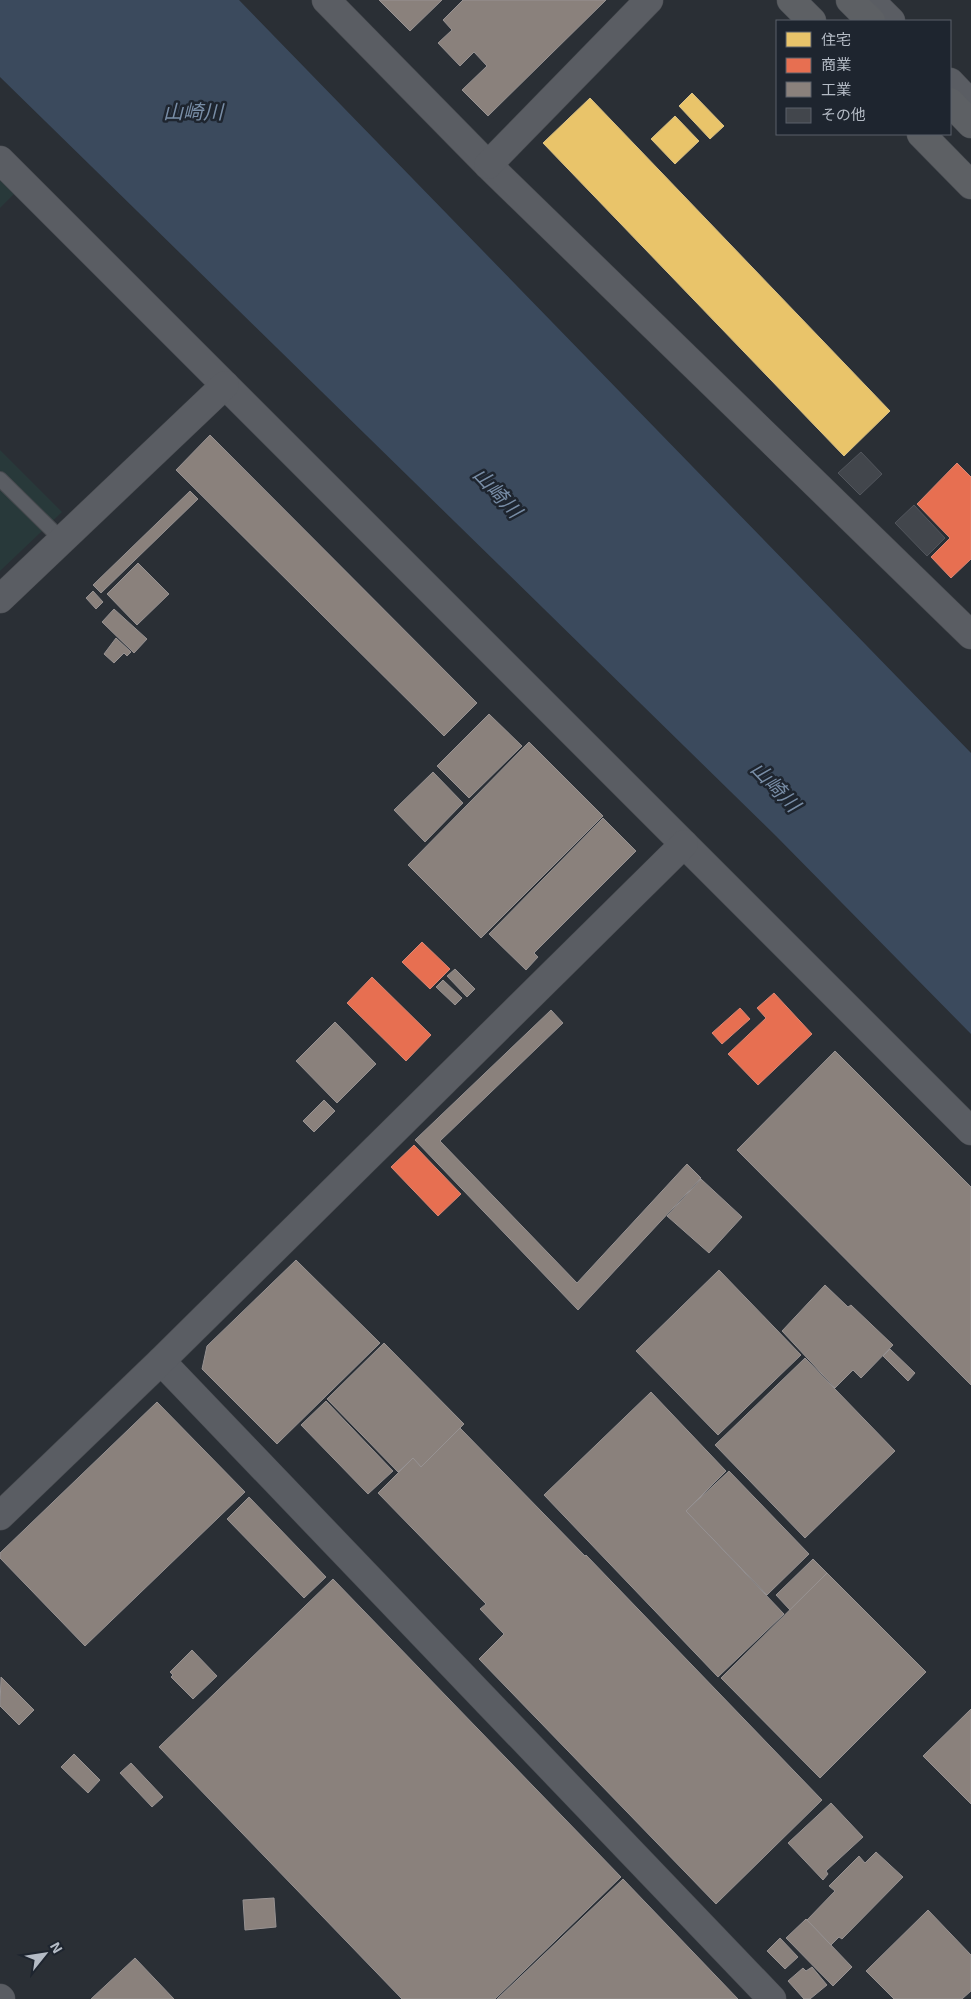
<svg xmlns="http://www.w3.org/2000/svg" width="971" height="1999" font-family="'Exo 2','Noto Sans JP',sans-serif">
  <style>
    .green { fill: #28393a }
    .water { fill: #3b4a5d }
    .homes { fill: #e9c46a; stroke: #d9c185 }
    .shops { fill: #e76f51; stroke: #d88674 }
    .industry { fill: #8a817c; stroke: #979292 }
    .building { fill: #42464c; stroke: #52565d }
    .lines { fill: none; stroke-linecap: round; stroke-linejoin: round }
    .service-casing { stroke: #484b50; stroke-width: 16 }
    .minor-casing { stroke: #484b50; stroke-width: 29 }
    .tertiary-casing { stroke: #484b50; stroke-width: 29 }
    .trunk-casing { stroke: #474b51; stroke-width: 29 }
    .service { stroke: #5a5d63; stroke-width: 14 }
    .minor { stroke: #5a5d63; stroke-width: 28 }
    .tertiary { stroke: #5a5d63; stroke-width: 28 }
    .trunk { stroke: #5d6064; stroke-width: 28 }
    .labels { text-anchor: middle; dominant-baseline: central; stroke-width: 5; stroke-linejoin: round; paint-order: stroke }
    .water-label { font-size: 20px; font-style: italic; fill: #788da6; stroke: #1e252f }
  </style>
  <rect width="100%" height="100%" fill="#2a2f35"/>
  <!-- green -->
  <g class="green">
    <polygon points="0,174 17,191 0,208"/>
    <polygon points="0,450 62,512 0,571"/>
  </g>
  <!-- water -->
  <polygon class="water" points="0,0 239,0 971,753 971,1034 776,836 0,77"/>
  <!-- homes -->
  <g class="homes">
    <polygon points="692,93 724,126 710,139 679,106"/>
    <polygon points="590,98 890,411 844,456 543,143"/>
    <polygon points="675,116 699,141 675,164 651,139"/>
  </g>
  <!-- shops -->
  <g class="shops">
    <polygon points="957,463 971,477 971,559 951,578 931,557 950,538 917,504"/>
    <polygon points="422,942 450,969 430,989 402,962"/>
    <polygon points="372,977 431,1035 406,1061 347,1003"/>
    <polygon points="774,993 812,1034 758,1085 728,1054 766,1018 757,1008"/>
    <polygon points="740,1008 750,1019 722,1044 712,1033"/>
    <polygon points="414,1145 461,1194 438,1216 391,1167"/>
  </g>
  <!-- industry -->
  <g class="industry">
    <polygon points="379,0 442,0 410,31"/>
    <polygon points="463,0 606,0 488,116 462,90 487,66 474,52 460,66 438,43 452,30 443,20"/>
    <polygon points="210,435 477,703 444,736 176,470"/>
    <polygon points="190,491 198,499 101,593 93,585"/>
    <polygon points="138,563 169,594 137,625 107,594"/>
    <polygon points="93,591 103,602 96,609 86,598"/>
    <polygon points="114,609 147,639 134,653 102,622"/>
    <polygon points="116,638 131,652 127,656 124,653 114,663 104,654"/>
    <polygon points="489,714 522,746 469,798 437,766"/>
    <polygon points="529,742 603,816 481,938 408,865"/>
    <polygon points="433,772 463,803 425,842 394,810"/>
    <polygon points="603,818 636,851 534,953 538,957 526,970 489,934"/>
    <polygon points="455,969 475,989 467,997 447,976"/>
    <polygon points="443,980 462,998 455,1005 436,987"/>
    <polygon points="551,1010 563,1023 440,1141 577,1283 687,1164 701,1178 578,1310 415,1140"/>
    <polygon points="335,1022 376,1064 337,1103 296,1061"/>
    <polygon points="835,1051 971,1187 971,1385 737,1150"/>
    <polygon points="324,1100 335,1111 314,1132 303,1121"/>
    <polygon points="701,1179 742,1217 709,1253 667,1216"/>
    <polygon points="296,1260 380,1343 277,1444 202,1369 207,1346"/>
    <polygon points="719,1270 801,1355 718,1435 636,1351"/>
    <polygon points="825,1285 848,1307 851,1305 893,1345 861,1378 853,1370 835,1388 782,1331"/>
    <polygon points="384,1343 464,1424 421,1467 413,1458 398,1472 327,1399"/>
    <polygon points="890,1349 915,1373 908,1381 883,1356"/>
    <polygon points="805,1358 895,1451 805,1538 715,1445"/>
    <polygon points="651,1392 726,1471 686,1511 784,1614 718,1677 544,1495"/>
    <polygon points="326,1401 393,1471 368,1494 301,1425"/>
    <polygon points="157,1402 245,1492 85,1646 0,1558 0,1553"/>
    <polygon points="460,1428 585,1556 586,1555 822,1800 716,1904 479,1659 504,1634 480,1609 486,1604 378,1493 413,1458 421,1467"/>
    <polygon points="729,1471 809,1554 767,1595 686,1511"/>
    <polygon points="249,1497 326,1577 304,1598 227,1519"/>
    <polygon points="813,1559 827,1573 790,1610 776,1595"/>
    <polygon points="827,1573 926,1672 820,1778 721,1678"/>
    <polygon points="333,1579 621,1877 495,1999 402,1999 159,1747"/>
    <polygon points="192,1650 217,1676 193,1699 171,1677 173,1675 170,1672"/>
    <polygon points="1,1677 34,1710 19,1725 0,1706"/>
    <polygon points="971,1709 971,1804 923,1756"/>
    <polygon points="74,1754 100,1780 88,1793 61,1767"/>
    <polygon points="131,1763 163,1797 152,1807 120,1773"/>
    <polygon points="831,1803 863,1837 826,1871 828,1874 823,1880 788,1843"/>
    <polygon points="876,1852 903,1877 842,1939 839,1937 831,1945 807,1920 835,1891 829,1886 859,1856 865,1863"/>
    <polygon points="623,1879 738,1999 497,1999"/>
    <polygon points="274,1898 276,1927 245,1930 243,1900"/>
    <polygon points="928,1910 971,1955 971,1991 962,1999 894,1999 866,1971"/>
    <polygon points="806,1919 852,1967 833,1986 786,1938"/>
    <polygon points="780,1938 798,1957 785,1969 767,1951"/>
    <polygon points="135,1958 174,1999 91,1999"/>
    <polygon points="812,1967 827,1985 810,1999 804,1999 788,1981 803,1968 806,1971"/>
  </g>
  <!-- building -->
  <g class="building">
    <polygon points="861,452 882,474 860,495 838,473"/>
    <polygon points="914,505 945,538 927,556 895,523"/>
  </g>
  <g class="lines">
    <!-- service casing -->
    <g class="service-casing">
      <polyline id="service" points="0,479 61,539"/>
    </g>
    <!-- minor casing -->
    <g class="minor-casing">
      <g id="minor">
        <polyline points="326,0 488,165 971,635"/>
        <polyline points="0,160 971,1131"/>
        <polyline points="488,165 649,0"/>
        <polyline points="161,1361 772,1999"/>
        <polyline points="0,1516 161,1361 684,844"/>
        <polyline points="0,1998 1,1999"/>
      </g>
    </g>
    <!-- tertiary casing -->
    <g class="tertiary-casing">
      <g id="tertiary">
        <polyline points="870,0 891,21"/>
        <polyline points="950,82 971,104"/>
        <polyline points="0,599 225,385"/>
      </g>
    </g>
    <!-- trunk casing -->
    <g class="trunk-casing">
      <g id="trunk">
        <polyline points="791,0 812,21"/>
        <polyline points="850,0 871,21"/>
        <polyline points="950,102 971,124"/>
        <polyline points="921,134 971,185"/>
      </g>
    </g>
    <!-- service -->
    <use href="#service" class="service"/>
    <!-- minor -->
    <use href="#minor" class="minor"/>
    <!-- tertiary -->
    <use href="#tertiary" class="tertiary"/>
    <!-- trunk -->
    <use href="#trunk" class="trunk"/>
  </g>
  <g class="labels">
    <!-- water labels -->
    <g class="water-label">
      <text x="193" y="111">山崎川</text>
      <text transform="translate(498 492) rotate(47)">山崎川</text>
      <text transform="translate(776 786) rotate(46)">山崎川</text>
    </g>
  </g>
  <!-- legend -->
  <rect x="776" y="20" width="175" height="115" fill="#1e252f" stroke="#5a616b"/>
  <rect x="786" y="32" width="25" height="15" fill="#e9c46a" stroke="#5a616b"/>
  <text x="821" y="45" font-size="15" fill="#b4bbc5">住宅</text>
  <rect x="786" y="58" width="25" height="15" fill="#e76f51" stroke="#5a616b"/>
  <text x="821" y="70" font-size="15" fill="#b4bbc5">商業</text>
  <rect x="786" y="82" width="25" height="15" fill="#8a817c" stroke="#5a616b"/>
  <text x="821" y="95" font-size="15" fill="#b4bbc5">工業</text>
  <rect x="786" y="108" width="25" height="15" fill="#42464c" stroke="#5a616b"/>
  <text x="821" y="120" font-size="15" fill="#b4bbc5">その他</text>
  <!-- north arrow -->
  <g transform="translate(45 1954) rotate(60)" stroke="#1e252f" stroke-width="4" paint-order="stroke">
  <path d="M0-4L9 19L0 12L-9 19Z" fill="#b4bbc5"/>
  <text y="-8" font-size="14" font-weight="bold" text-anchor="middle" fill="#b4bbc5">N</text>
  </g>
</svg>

----

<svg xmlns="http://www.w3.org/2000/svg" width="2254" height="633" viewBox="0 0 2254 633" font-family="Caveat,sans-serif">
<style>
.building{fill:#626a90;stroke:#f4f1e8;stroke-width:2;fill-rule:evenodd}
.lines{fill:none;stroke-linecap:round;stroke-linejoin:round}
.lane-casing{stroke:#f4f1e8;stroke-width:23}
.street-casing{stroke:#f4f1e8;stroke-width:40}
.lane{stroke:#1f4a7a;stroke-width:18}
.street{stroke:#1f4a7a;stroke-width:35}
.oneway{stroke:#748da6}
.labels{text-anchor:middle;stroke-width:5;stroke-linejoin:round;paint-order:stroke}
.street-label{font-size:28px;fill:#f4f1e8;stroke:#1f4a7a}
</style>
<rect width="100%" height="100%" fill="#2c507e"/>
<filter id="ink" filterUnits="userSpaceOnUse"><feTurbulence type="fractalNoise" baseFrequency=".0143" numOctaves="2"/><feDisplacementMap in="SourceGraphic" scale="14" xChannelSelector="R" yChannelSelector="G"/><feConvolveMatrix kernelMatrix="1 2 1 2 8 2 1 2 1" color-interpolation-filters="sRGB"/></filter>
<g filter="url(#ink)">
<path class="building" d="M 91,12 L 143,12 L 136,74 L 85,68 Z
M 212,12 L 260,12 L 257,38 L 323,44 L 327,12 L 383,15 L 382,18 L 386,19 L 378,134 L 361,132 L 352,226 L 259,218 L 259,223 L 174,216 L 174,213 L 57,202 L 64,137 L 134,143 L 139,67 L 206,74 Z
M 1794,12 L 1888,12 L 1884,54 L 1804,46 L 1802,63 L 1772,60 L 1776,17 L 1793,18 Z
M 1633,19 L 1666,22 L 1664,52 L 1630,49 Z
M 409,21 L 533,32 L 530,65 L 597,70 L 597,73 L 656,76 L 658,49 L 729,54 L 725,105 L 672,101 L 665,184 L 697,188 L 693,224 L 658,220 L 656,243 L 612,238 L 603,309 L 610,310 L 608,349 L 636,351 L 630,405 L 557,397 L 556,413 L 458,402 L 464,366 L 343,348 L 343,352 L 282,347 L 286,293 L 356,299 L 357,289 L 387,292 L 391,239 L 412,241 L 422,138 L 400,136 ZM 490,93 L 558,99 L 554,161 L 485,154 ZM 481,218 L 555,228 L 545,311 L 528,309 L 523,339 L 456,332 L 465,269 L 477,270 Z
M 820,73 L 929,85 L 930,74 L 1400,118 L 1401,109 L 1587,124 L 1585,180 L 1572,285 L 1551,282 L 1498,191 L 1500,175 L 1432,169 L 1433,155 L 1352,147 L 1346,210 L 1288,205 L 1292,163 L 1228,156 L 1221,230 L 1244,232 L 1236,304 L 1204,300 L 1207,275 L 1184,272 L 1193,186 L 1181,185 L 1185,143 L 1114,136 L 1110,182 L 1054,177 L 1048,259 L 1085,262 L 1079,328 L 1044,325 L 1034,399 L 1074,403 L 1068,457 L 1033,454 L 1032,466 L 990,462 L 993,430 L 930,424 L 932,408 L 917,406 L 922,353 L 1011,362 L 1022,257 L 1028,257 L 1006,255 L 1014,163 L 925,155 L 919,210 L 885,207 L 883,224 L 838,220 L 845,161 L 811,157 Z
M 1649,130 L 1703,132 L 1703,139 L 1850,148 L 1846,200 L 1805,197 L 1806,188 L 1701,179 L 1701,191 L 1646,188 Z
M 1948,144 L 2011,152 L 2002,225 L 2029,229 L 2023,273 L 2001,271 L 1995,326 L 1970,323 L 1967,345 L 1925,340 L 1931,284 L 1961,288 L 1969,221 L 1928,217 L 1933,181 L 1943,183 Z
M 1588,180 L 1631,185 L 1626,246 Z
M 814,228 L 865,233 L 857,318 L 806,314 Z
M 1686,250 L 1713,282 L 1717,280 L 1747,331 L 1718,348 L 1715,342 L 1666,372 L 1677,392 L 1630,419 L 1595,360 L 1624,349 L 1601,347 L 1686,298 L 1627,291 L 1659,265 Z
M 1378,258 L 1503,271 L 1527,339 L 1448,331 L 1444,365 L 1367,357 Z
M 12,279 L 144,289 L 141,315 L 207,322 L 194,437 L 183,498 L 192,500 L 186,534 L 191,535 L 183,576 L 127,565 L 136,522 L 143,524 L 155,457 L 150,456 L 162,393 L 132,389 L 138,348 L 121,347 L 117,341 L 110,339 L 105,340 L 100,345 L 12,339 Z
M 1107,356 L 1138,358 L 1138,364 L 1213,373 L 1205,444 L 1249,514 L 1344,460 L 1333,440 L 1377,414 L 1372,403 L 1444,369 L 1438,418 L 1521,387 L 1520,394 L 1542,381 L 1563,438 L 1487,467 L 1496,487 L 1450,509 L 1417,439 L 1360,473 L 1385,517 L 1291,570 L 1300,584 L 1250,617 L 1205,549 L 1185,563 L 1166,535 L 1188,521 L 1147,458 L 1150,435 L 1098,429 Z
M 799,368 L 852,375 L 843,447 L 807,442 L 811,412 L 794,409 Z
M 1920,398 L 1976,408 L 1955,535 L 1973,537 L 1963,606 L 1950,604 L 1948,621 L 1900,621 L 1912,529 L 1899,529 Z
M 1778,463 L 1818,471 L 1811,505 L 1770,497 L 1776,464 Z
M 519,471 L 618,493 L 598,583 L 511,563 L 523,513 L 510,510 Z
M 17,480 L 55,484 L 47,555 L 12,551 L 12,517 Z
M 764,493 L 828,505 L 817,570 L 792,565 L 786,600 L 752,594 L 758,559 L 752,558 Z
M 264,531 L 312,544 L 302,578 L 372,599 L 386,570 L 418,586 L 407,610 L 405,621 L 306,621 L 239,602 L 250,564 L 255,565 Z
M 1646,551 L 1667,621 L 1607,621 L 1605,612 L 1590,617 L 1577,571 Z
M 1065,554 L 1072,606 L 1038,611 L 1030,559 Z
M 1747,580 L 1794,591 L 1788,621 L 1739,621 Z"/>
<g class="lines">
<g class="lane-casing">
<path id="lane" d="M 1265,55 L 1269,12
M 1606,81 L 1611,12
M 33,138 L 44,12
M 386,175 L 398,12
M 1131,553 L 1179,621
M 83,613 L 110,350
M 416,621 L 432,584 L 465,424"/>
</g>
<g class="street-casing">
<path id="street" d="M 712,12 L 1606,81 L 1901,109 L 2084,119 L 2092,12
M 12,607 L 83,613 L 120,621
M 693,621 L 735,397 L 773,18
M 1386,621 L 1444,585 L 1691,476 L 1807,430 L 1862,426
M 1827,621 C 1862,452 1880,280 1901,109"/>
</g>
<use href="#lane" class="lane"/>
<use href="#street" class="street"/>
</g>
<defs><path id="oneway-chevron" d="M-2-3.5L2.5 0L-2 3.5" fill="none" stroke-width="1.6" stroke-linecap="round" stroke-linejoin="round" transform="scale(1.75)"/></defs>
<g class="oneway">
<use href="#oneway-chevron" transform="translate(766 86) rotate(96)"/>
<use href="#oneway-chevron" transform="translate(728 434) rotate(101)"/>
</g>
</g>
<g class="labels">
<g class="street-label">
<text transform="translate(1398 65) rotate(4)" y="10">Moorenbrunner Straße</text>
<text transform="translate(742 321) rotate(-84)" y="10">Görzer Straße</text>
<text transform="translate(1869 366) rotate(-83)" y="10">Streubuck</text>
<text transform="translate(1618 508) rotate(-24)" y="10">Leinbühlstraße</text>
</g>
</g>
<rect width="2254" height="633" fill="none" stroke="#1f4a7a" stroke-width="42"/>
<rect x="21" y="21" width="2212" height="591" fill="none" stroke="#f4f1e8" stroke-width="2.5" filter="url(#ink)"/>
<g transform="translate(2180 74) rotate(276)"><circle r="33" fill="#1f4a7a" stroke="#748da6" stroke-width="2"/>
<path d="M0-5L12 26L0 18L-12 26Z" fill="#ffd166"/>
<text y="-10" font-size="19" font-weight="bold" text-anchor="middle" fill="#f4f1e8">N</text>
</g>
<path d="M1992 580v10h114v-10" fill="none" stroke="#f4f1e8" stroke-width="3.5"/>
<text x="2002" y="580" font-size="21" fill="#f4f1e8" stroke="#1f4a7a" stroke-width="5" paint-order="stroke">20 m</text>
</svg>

----

■ **Exercise instructions**
The required output is the stretch of entries above from the line containing "M 1686,250 L" through the line containing "M 1386,621 L", reproduced exactly.

■ **Exercise answer**
M 1686,250 L 1713,282 L 1717,280 L 1747,331 L 1718,348 L 1715,342 L 1666,372 L 1677,392 L 1630,419 L 1595,360 L 1624,349 L 1601,347 L 1686,298 L 1627,291 L 1659,265 Z
M 1378,258 L 1503,271 L 1527,339 L 1448,331 L 1444,365 L 1367,357 Z
M 12,279 L 144,289 L 141,315 L 207,322 L 194,437 L 183,498 L 192,500 L 186,534 L 191,535 L 183,576 L 127,565 L 136,522 L 143,524 L 155,457 L 150,456 L 162,393 L 132,389 L 138,348 L 121,347 L 117,341 L 110,339 L 105,340 L 100,345 L 12,339 Z
M 1107,356 L 1138,358 L 1138,364 L 1213,373 L 1205,444 L 1249,514 L 1344,460 L 1333,440 L 1377,414 L 1372,403 L 1444,369 L 1438,418 L 1521,387 L 1520,394 L 1542,381 L 1563,438 L 1487,467 L 1496,487 L 1450,509 L 1417,439 L 1360,473 L 1385,517 L 1291,570 L 1300,584 L 1250,617 L 1205,549 L 1185,563 L 1166,535 L 1188,521 L 1147,458 L 1150,435 L 1098,429 Z
M 799,368 L 852,375 L 843,447 L 807,442 L 811,412 L 794,409 Z
M 1920,398 L 1976,408 L 1955,535 L 1973,537 L 1963,606 L 1950,604 L 1948,621 L 1900,621 L 1912,529 L 1899,529 Z
M 1778,463 L 1818,471 L 1811,505 L 1770,497 L 1776,464 Z
M 519,471 L 618,493 L 598,583 L 511,563 L 523,513 L 510,510 Z
M 17,480 L 55,484 L 47,555 L 12,551 L 12,517 Z
M 764,493 L 828,505 L 817,570 L 792,565 L 786,600 L 752,594 L 758,559 L 752,558 Z
M 264,531 L 312,544 L 302,578 L 372,599 L 386,570 L 418,586 L 407,610 L 405,621 L 306,621 L 239,602 L 250,564 L 255,565 Z
M 1646,551 L 1667,621 L 1607,621 L 1605,612 L 1590,617 L 1577,571 Z
M 1065,554 L 1072,606 L 1038,611 L 1030,559 Z
M 1747,580 L 1794,591 L 1788,621 L 1739,621 Z"/>
<g class="lines">
<g class="lane-casing">
<path id="lane" d="M 1265,55 L 1269,12
M 1606,81 L 1611,12
M 33,138 L 44,12
M 386,175 L 398,12
M 1131,553 L 1179,621
M 83,613 L 110,350
M 416,621 L 432,584 L 465,424"/>
</g>
<g class="street-casing">
<path id="street" d="M 712,12 L 1606,81 L 1901,109 L 2084,119 L 2092,12
M 12,607 L 83,613 L 120,621
M 693,621 L 735,397 L 773,18
M 1386,621 L 1444,585 L 1691,476 L 1807,430 L 1862,426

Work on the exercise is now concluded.